Target penerimaan perpajakan sebesar Rp2.908 triliun pada 2027 mendatangkan tantangan besar bagi pemerintah. Di tengah kebutuhan menjaga kesinambungan fiskal, daya beli masyarakat, dan momentum pertumbuhan ekonomi, peningkatan penerimaan negara perlu ditempuh tanpa menambah tekanan berlebihan terhadap kelompok masyarakat dan pelaku usaha yang selama ini telah memenuhi kewajiban perpajakannya.

Pada akhir Agustus 2026, Menteri Keuangan Purbaya Yudhi Sadewa mengungkapkan adanya penelusuran terhadap 40 perusahaan di sektor manufaktur baja dan bahan bangunan yang diperkirakan berkaitan dengan potensi kebocoran penerimaan negara sekitar Rp4 triliun hingga Rp10 triliun.

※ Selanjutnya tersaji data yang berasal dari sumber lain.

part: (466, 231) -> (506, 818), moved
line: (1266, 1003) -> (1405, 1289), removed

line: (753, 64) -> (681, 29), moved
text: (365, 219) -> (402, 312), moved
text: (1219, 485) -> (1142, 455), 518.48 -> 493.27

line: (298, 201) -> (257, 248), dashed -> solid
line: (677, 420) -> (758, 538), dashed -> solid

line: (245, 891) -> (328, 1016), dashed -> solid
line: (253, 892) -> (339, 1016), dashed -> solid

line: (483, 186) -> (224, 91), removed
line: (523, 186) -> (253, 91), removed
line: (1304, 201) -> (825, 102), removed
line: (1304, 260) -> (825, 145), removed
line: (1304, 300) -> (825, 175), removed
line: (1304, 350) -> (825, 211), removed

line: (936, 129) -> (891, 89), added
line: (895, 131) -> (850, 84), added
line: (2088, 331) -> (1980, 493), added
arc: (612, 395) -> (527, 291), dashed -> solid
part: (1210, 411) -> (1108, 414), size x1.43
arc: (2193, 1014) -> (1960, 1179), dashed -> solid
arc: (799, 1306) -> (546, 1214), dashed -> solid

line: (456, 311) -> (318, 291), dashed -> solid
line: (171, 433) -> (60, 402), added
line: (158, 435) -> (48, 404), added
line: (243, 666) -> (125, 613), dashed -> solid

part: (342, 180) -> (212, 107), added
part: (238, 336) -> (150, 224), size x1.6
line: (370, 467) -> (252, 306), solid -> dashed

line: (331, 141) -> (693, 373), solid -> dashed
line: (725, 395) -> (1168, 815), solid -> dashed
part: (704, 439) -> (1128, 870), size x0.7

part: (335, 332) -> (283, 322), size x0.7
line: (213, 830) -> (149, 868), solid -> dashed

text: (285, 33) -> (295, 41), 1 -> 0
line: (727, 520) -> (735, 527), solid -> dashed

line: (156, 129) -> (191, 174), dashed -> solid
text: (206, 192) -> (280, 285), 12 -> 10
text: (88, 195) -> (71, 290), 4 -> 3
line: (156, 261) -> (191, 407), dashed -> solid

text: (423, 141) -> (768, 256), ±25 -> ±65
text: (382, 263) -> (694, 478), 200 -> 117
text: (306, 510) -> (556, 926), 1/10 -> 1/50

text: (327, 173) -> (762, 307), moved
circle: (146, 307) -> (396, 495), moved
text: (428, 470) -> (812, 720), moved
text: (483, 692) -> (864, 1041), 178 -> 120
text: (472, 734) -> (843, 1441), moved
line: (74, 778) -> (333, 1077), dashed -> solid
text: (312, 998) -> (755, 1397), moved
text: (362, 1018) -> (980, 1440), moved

Pemerintah juga menyampaikan indikasi potensi kehilangan penerimaan hingga sekitar Rp1 triliun per tahun dari salah satu entitas yang diperiksa secara lebih mendalam. Potensi tersebut antara lain berkaitan dengan kewajiban Pajak Penghasilan (PPh), Pajak Pertambahan Nilai (PPN), serta aktivitas impor bahan baku. Temuan awal tersebut tentu harus ditindaklanjuti melalui proses pemeriksaan dan penegakan hukum yang transparan serta sesuai ketentuan.